__Короткое задание A__
В каком журнале и в каком его номере вышел рассказ «Памяти Севы, самоубийцы», если верить отрывку о прозе Бутова?
__Короткое задание B__
Продолжите отрывок о прозе Бутова и о критике, начав сразу после его последнего предложения.

__Выбранный текст__
====

Небольшой, меньше чем в двадцать журнальных страниц, рассказ Михаила Бутова «Памяти Севы, самоубийцы» («Новый мир», 1993, № 5) – единственная среди попавшихся мне вещь, не затронутая соблазном завладеть отмычкой ко вселенной, минуя путь честного самопознания и самоотчета, путь духовной трезвости. Заглянувший в неблагообразное, трупное лицо смерти, рассказчик, чье горе тем неподдельнее, чем глуше и сбивчивей его тон, чем жестче и памятливей его зрение, пытается добраться до сути совершившегося, отвергая услуги «дешевой потусторонности». Перед нами как бы метафизический детектив, где нет, однако, ни метафизики в виде умозрительной конструкции, ни сыска как упорядочения причин и следствий. Но есть непосильная уму загадка человека, которую не рассказчик уже, а стоящий за ним и совпадающий с ним писатель отныне обречен разгадывать всю дальнейшую жизнь. Рассказ – мрачнее не вообразишь. Но мрак не «чернушный», а тот, в котором только и рождается жажда света.
Когда Достоевский напечатал фактический пролог к своим большим романам – «Записки из подполья», публика отреагировала на эту мрачную повесть весьма холодно. Щедрин высмеял ее «серенький колорит», такой, «будто в сумраке рассекают воздух летучие мыши», метя, конечно, и в существо взгляда на человека. И только Аполлон Григорьев с присущим ему чутьем советовал Достоевскому: «Ты в этом роде и пиши». Напоминаю это затем, что путь к большой философии, к подлинному умозрению лежит в искусстве через испытание человеческой природы, которое одновременно становится испытанием и для самого художника, для его эстетической честности, не мирящейся ни с какими безлично-доктринальными способами изживания сомнений и мук. У молодого прозаика М. Бутова такая честность по всем признакам есть. [306]
Вот и получается, что едва ли не самая человечная проза – из жизни насекомых, а самая обнадеживающая – о «безмотивном» самоубийстве. Парадокс литературной ситуации, не благоприятствующей человеческому элементу.
Утерянный метр. Нечего и говорить, что литература, страдающая философской интоксикацией и всем, ей сопутствующим, существует не благодаря читателям, а благодаря критикам. Без боевой готовности интерпретаторов она давно бы испустила дух. Более того, именно она идеально соответствует тому типу критического писания, который стал вытеснять традиционные «разборы» и «обзоры». Как бы ни были скучны эти последние, их авторы, если были добросовестны, не изымали из своей работы стадию читательской дегустации. Им как читателям «нравилось» или «не нравилось», и дальнейшие усилия прилагались, в частности, к тому, чтобы внушить аудитории ту же оценку.

====

__Строки данных__
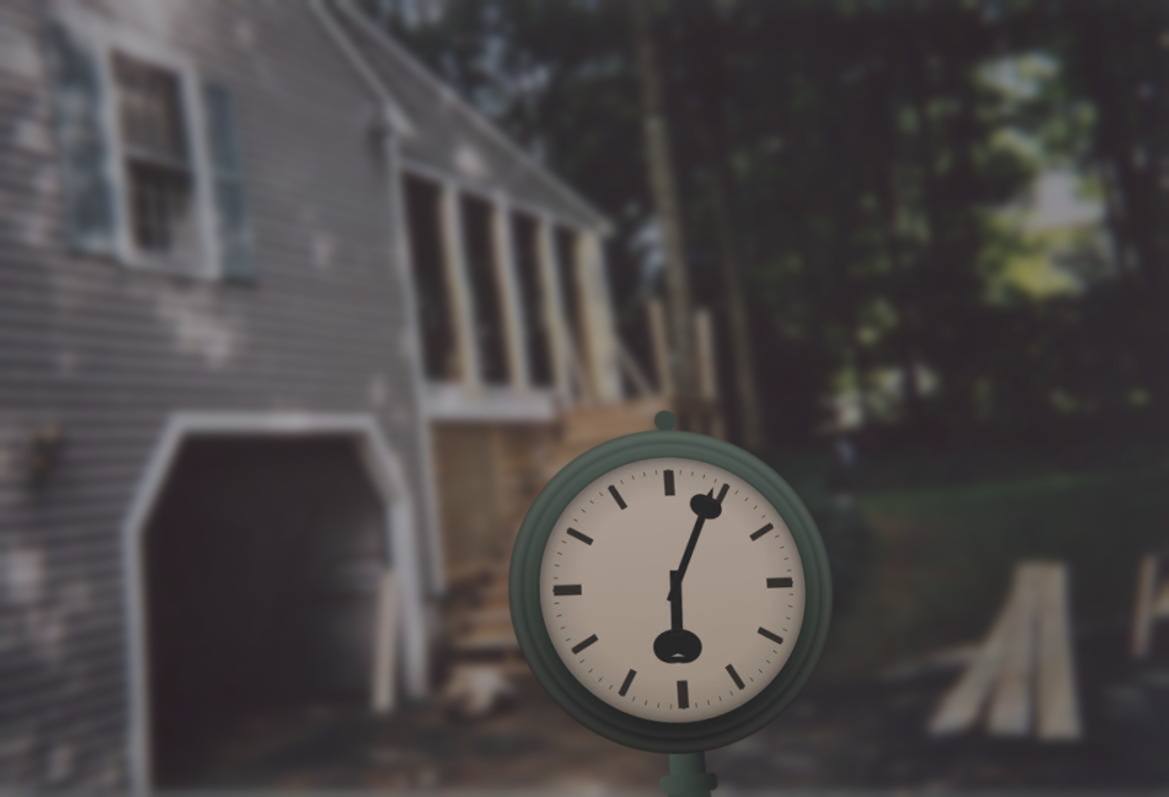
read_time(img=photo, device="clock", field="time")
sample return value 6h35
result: 6h04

====

__Результат задания A__
В журнале «Новый мир», 1993, № 5.

__Результат задания B__
Когда сейчас ценитель томительно-нудных или китчево-наглых текстов уверяет меня, что он восхищен, я предпочитаю ему не верить. Бьюсь об заклад, что хвалимое сочинение нравится ему так же, как лепщику глина, а кулинару – суповой набор. Готовый же продукт должен выйти из-под его пера, и оно ликует при виде многообещающего полуфабриката: какой «завораживающий глубокий сюжет», какой «комплекс историософских идей», какие перспективные «цепочки», сколько здесь поводов допридумать свое, дать состояться несостоявшемуся произведению в инобытии газетной статейки или псевдофилологической штудии. Когда-то я дебютировала статьей, где утверждалась разница между массовой беллетристикой и настоящей литературой: первая, дескать, услужливо удовлетворяет ожидания читателя, а вторая, преодолевая эти ожидания, властно ведет читателя за собой. Теперь, оставаясь примерно в тех же мыслях, я дивлюсь появлению новой неподлинной литературы, которая рассчитана на ублажение уже не читателя, а ученого сочинителя из смежного цеха. Впрочем, удивляться тут нечему: феномен кругооборота интеллектуальных веществ в академическом истеблишменте (от лекционного курса к роману и от романа обратно в лекционный курс коллеги, и всё в своем кругу, но с соответствующей рекламой вовне), – этот феномен хорошо известен на Западе и там же многократно и сурово описан. Мы только приобщаемся.